DENVER — The popular magazine known for ranking all-things Colorado is out with its ranking of schools in the Denver Area, and for Douglas County Schools, it was another report card full of A’s.
Rock Canyon, Mountain Vista and Highlands High Schools all made 5280’s list of top high schools, the latest in a line of surveys to show Douglas County Schools at or near the top in the state and nation.

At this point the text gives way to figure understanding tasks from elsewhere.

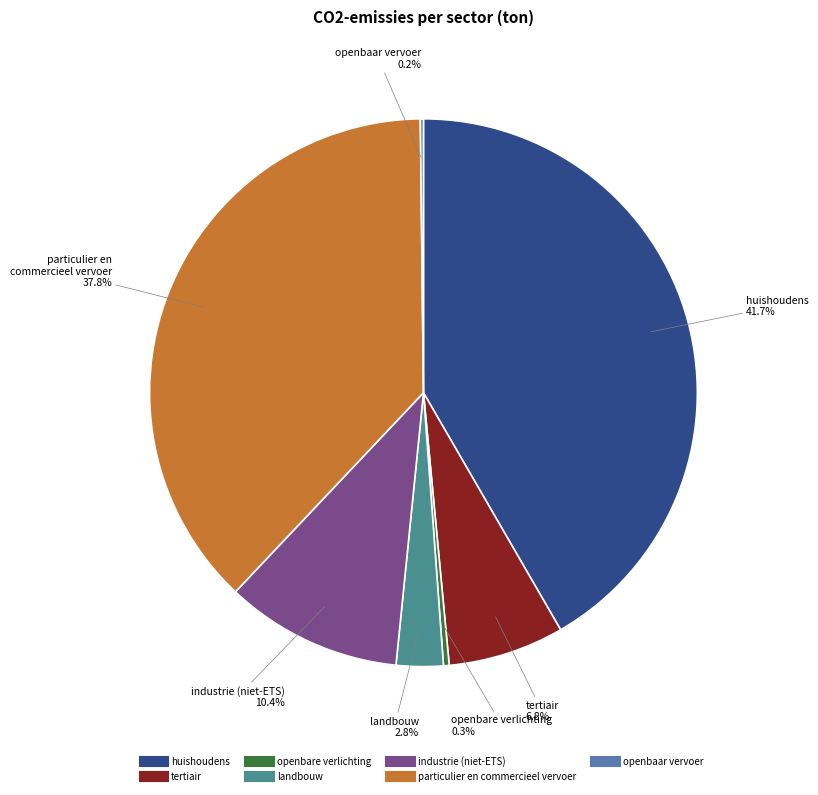

To the nearest percent, what is the combined percentage of industrie (niet-ETS) and openbare verlichting?

11%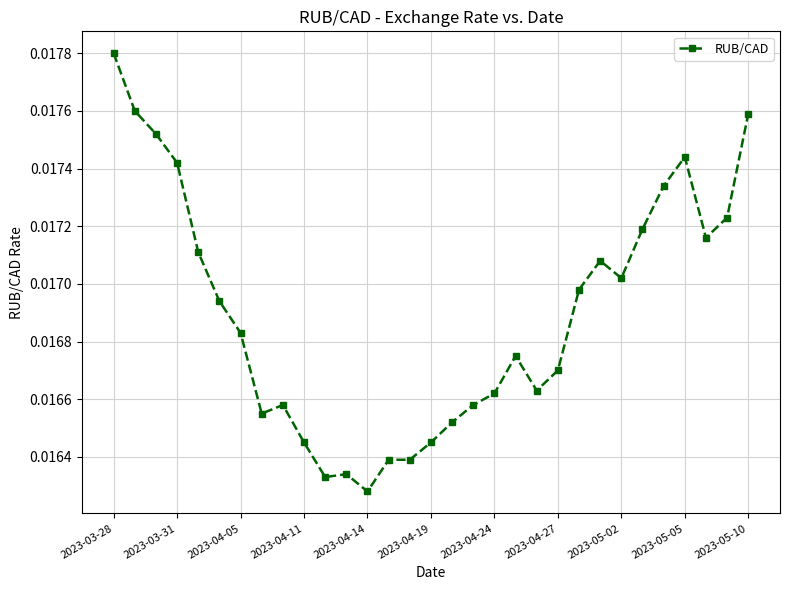

True or false: the data has more than 0 interior local peaks.

True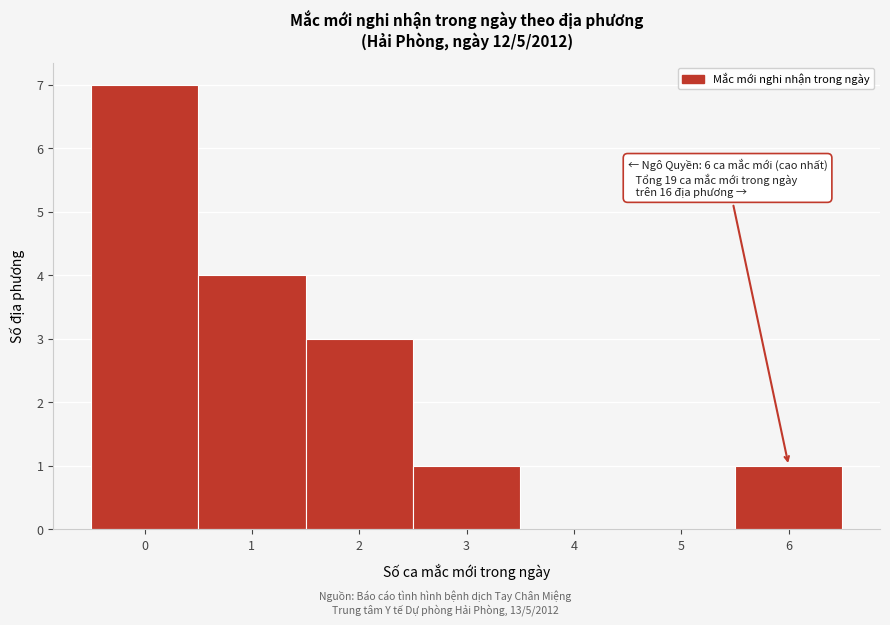

Which range on the x-axis has the tallest bar?

-0.5 to 0.5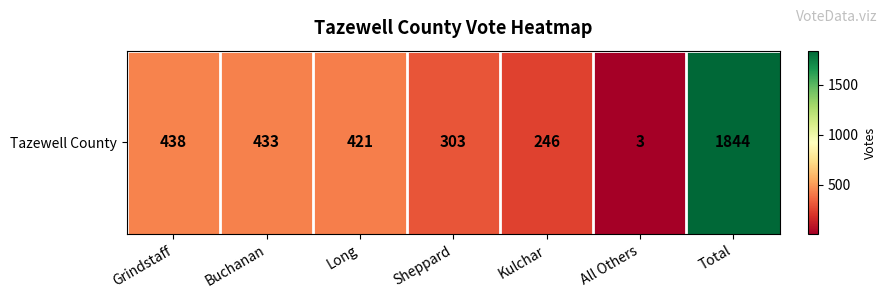

What is the greatest value displayed?

1844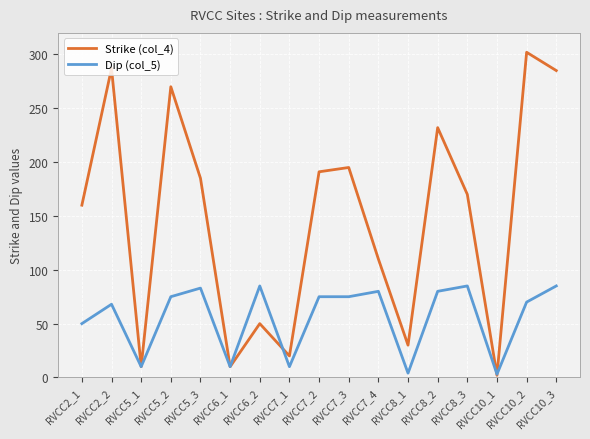

Rank the series by their maximum value, from highest to lowest.

Strike (col_4), Dip (col_5)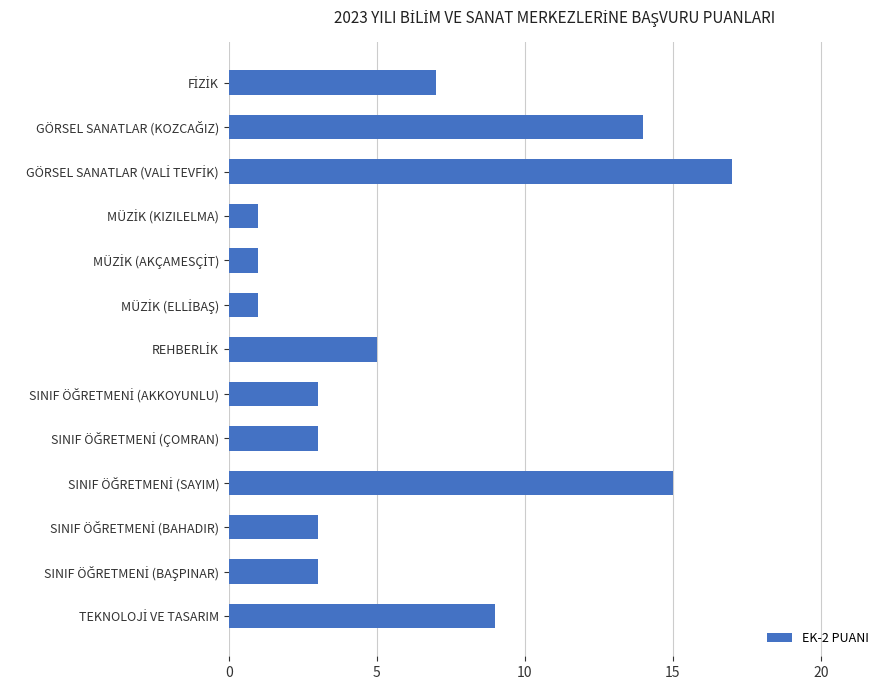

What is the sum of all values?

82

But for teachers and students at these three top ranked schools, there was a catch –5280 didn’t list the Douglas County schools in the printed publication sent to thousands of homes, stores and businesses. Instead, the magazine quietly updated its online version to include the three schools, adding this apologetic footnote:
“Due to an oversight, the Douglas County School District was not included in our rankings in the print edition this year. Three DCSD schools more than met the criteria for inclusion on our list of Denver metro’s top public high schools and join the list here. We regret the omission.”
“It is one of those eye-roll moments,” said John Carson, a school board member whose daughter attends a Douglas County High School. “But we will be gracious and give 5280 the benefit of the doubt.”
For DougCo backers, the “omission” was more than a little suspicious. Unions and other left-of-center critics of the district have endeavored mightily to argue the district is moving in the wrong direction, even though test scores have increased across subject areas since the new board and superintendent have been in place.
When the publication hit newsstands with no mention of Douglas County, critics of the board took to anti-DougCo social media sites to slam the district.
“This is more proof that things are not going in the right direction for the students.” one well-known anti-reform activist crowed on the site “Involved Douglas County Teachers.”
While 5280 issued a clarification, most of the anti-DougCo operatives who seized on the original 5280 story have not.
This isn’t the first time 5280 has made an uncomfortable news appearance in the last month. Conservatives hammered the magazine when a top writer and editor who had been extensively covering Governor John Hickenlooper for years left the publication to take a senior political post with Hickenlooper.
“We’ve always used the standard six-county metro as the focus for our rankings. For the last few years, however, we’ve described that area in the article as schools ‘in a one-county radius around Denver, plus Boulder,’” 5280 Editor-in-Chief Daniel Brogan told TCO in an email. “This year, we transitioned the schools package from the editor who had done it for several years to two other editors. The editor who compiled the statistics looked at last year’s definition and applied it a little too literally (Douglas County does not, in fact, touch Denver County).”
“It was an honest mistake, but we should have caught it,” Brogan added. “As soon as we realized what had happened, we posted an apology on our website, along with listings for the three Douglas County schools that made the grade.”
Brogan said the correction will be also printed in the magazine’s October issue.
“Bottom line: We’re embarrassed by the omission and there was no hidden agenda behind it,” said Brogan.
Brogan also dismissed suggestions that Potter had anything to do with the development of the school rankings.
“[Max Potter] wasn’t involved in the schools package,” said Brogan.